In buying properties, such as the one surrounding the Lake Serene trail, it is crucial to do things the right way, Duvernoy said. The collaborative approach helps create a sustainable region, and keeps everyone working toward the same end, he said.

The Lake Serene trail is only one piece of the Great Northern Corridor, which stretches from the Salish Sea to the Skykomish Valley, according to Forterra. The nonprofit plans to work with farmers, business owners, timber companies and other members of the communities that have cropped up in the region, he said.

“Each town along the Great Northern Corridor has a different story,” Duvernoy said. “What they all have in common across the Pacific Northwest is a boom and bust cycle. Each and every one of them is a people determined to build stable economies while also holding on to the beauty and character of their towns and surrounding landscapes.”

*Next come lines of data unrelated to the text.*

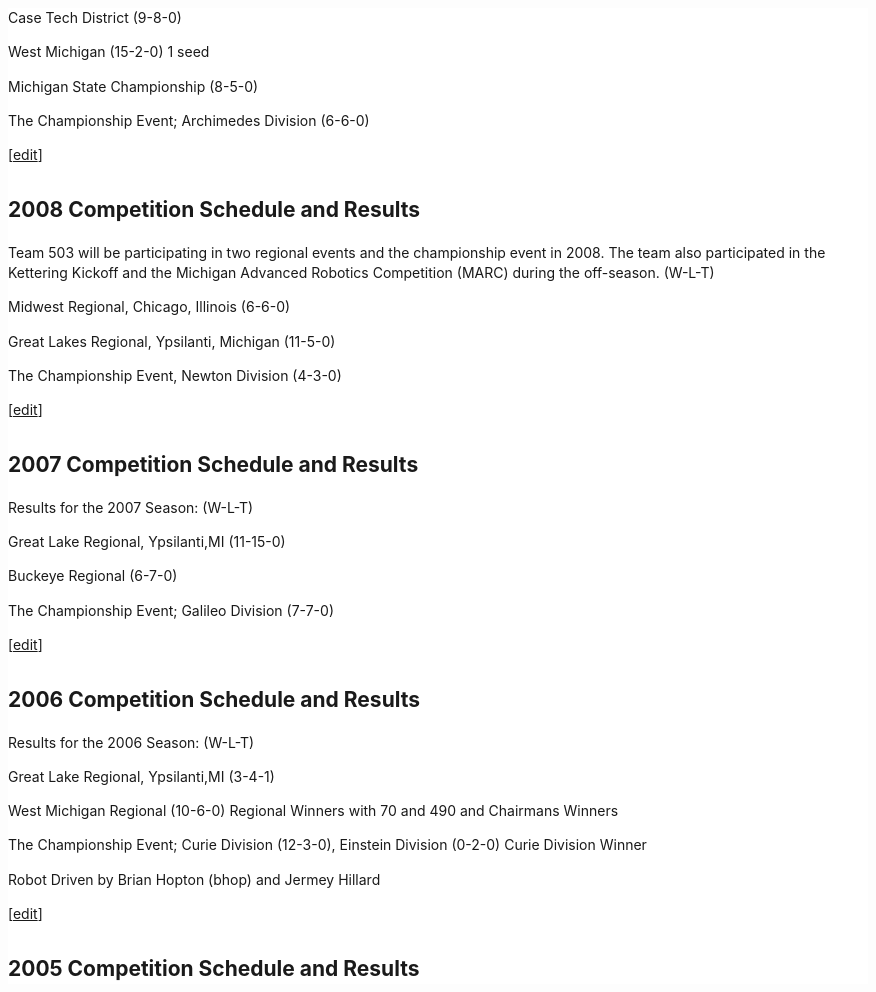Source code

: Case Tech District (9-8-0)

West Michigan (15-2-0) 1 seed

Michigan State Championship (8-5-0)

The Championship Event; Archimedes Division (6-6-0)

[[edit](/index.php?title=503&action=edit&section=4 "Edit section: 2008
Competition Schedule and Results" )]

## 2008 Competition Schedule and Results

Team 503 will be participating in two regional events and the championship
event in 2008. The team also participated in the Kettering Kickoff and the
Michigan Advanced Robotics Competition (MARC) during the off-season. (W-L-T)

Midwest Regional, Chicago, Illinois (6-6-0)

Great Lakes Regional, Ypsilanti, Michigan (11-5-0)

The Championship Event, Newton Division (4-3-0)

[[edit](/index.php?title=503&action=edit&section=5 "Edit section: 2007
Competition Schedule and Results" )]

## 2007 Competition Schedule and Results

Results for the 2007 Season: (W-L-T)

Great Lake Regional, Ypsilanti,MI (11-15-0)

Buckeye Regional (6-7-0)

The Championship Event; Galileo Division (7-7-0)

[[edit](/index.php?title=503&action=edit&section=6 "Edit section: 2006
Competition Schedule and Results" )]

## 2006 Competition Schedule and Results

Results for the 2006 Season: (W-L-T)

Great Lake Regional, Ypsilanti,MI (3-4-1)

West Michigan Regional (10-6-0) Regional Winners with 70 and 490 and Chairmans
Winners

The Championship Event; Curie Division (12-3-0), Einstein Division (0-2-0)
Curie Division Winner

Robot Driven by Brian Hopton (bhop) and Jermey Hillard

[[edit](/index.php?title=503&action=edit&section=7 "Edit section: 2005
Competition Schedule and Results" )]

## 2005 Competition Schedule and Results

Sky Valley Visitors Center president Debbie Copple spoke about the nine communities that have grown along the U.S. Highway 2 corridor. She said each one has its own unique spirit, but they are bound together through their industrial histories and connections to the environment.

Bill Corson, who owns the Outdoor Adventures Center in Index, joined Copple on stage. He said he has seen firsthand how the landscape offers up opportunities for locals and visitors alike to take advantage of recreational activities in the mountains and on the rivers.

“That is endless, it’s so incredible,” he said.